▶ _GOAL_: Turn the stretch of data from its first line through the line containing "Dot at: (314, 281)" into a numbered list, skipping any blank lines and leaving out everything after that line.

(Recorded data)

━━━━━━━━━━━━━━━━

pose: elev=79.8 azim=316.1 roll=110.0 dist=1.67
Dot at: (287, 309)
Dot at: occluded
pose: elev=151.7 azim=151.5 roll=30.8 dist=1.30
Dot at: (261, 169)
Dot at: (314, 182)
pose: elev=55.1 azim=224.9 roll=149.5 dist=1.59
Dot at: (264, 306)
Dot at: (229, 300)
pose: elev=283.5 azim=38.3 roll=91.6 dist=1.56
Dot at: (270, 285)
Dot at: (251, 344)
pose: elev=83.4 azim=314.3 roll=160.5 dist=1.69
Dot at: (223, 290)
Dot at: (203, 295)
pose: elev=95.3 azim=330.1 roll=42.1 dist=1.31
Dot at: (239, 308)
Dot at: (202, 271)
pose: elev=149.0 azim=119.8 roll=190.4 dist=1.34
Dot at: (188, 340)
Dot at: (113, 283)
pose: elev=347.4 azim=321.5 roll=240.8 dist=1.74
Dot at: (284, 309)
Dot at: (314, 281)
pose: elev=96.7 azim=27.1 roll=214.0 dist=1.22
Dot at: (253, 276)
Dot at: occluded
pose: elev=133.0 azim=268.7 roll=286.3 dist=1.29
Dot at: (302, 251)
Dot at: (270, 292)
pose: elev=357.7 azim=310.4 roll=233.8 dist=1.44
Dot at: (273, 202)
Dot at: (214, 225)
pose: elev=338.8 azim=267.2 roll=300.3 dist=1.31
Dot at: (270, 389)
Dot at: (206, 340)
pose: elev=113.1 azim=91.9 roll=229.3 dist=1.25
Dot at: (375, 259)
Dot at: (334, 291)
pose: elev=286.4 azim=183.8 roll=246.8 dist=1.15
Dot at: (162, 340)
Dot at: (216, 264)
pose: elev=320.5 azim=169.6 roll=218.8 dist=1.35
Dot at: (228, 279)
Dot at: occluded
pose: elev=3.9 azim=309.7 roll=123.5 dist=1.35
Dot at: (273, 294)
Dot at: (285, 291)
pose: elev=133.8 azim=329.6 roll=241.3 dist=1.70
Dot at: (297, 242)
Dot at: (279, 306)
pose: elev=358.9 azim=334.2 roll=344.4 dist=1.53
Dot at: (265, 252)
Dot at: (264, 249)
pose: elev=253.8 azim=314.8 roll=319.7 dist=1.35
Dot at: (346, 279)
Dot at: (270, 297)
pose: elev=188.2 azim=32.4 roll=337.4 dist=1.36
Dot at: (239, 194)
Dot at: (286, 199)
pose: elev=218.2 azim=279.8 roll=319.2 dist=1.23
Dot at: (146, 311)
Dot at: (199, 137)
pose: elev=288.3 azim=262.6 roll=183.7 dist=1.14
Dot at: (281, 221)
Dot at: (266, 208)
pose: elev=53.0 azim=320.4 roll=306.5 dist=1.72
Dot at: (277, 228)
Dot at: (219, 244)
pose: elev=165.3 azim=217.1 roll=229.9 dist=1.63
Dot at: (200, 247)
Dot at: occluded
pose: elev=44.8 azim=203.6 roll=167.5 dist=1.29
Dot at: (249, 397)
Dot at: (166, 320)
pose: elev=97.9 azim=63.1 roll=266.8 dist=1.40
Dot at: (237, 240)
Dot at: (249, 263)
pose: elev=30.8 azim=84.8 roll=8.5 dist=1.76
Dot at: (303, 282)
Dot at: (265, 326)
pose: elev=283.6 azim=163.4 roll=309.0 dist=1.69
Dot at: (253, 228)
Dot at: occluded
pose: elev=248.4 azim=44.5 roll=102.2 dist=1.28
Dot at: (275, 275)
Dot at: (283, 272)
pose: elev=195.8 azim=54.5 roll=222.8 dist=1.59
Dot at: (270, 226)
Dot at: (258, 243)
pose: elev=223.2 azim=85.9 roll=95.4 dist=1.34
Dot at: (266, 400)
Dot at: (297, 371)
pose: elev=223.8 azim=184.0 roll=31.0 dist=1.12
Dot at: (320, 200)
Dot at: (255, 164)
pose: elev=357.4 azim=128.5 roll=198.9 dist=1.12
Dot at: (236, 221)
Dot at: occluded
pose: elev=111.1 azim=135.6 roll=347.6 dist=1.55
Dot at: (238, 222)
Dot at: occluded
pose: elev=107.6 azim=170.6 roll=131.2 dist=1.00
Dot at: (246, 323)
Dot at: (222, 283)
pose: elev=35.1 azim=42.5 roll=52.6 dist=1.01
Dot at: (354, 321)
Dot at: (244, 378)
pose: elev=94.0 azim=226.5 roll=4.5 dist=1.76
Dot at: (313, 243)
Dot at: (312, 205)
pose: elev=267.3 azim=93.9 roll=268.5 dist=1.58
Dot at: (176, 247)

━━━━━━━━━━━━━━━━

▶ _RESULT BELOW_:
1. pose: elev=79.8 azim=316.1 roll=110.0 dist=1.67
2. Dot at: (287, 309)
3. Dot at: occluded
4. pose: elev=151.7 azim=151.5 roll=30.8 dist=1.30
5. Dot at: (261, 169)
6. Dot at: (314, 182)
7. pose: elev=55.1 azim=224.9 roll=149.5 dist=1.59
8. Dot at: (264, 306)
9. Dot at: (229, 300)
10. pose: elev=283.5 azim=38.3 roll=91.6 dist=1.56
11. Dot at: (270, 285)
12. Dot at: (251, 344)
13. pose: elev=83.4 azim=314.3 roll=160.5 dist=1.69
14. Dot at: (223, 290)
15. Dot at: (203, 295)
16. pose: elev=95.3 azim=330.1 roll=42.1 dist=1.31
17. Dot at: (239, 308)
18. Dot at: (202, 271)
19. pose: elev=149.0 azim=119.8 roll=190.4 dist=1.34
20. Dot at: (188, 340)
21. Dot at: (113, 283)
22. pose: elev=347.4 azim=321.5 roll=240.8 dist=1.74
23. Dot at: (284, 309)
24. Dot at: (314, 281)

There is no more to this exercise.